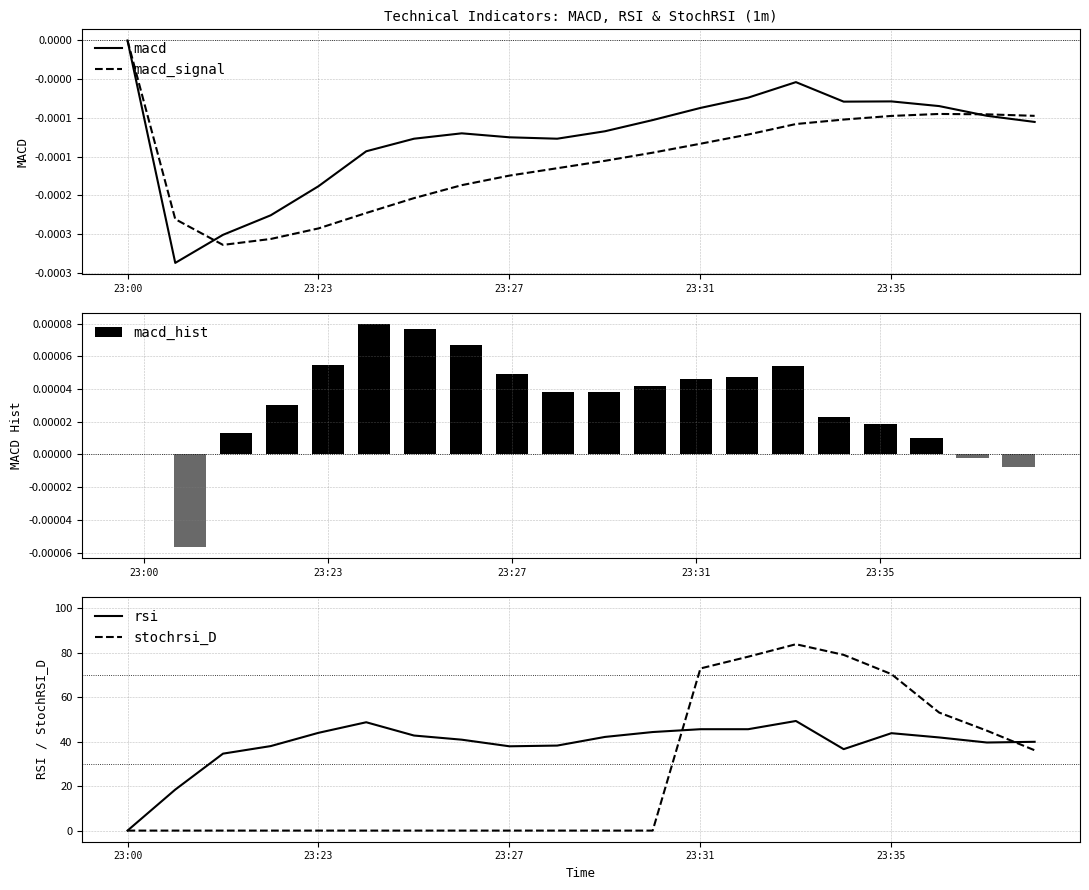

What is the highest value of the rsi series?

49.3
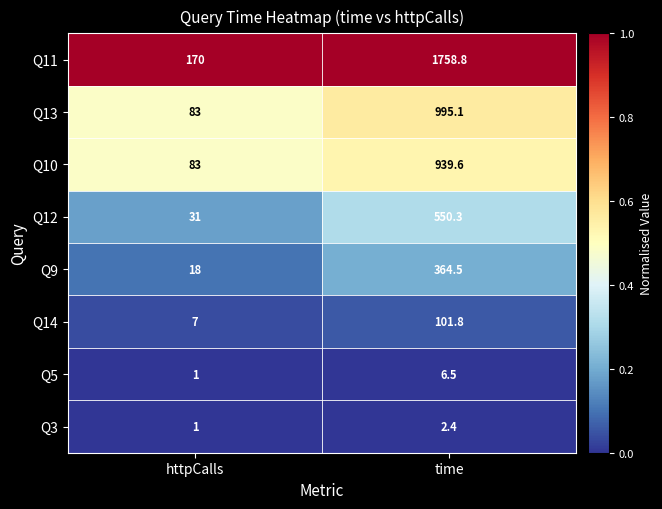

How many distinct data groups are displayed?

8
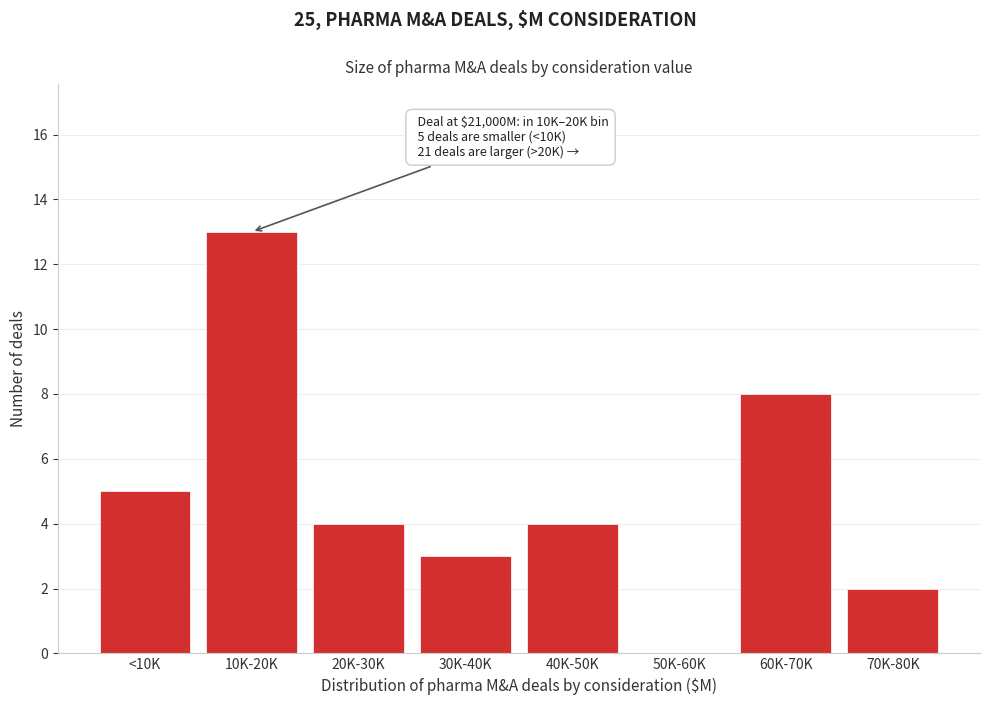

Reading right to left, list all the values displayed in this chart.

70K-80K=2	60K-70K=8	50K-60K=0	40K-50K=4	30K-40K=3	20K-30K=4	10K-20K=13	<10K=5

#### [Activity]
Rewrite the records above with "chart" changed to "graph" and nothing else altered, leaving out the pictures.

#### [Your solution]
What is the highest value of the rsi series?

49.3

How many distinct data groups are displayed?

8

Reading right to left, list all the values displayed in this graph.

70K-80K=2	60K-70K=8	50K-60K=0	40K-50K=4	30K-40K=3	20K-30K=4	10K-20K=13	<10K=5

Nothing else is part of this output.